Ferrari is luxury, speed, and prestige. It’s also the latest pick from Morgan Stanley as the top auto stock, surpassing even Tesla.
Despite the hype surrounding Electric vehicles (EVs), Ferrari is not just an EV play. With an unmatched brand, a racing pedigree, and exquisite Italian design and engineering, Ferrari has something that Tesla doesn’t.
That’s why Morgan Stanley analyst Adam Jonas is calling Ferrari the best buy and upgrading the firm’s price target on the Italian brand to $310 from $280.
The luxury automaker has long been a leader in the hybrid market. But in 2021 Ferrari announced plans to launch its first fully-Electric vehicle by 2025 and target 80 percent of all sales to be all-Electric and hybrids by 2030.
Ferrari’s Electric vehicles will benefit from the company’s learnings from hybrids and its racing DNA, which Jonas believes “will be just as high in demand as what investors are used to from [an internal combustion engine].”

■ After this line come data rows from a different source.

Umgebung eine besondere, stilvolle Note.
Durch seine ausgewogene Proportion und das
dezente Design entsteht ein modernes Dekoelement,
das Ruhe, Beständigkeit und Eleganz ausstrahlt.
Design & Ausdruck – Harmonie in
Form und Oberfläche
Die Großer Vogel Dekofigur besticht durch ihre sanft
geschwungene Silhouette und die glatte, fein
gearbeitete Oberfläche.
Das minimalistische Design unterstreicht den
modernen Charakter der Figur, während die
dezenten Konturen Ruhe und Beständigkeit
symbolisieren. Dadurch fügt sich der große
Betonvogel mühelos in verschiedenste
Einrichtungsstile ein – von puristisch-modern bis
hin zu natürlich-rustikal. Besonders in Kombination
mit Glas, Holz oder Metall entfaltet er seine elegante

That means Ferrari EVs will still offer scarcity, desirability, luxury, and performance—connotations of which come from its Formula 1 racing pedigree—just like their hybrid counterparts.
According to Jonas, Ferrari is “the most recession-proof” Car company, making it an attractive risk/reward. And while Morgan Stanley has a $220 price target on Tesla, the U.S. automaker’s shares are currently trading at about $195.
The luxury auto market is a different beast than the mass market, and the Ferrari brand has not gone unnoticed. By focusing on the total experience, Ferrari is setting itself up to continue outperforming Tesla, regardless of EV hype.
Ferrari’s Electric vehicles will provide a rarefied experience that will be just as desired as its current offerings. With the luxury automaker’s pricing power and brand, Ferrari is the top auto stock according to Morgan Stanley and is an attractive option for investors.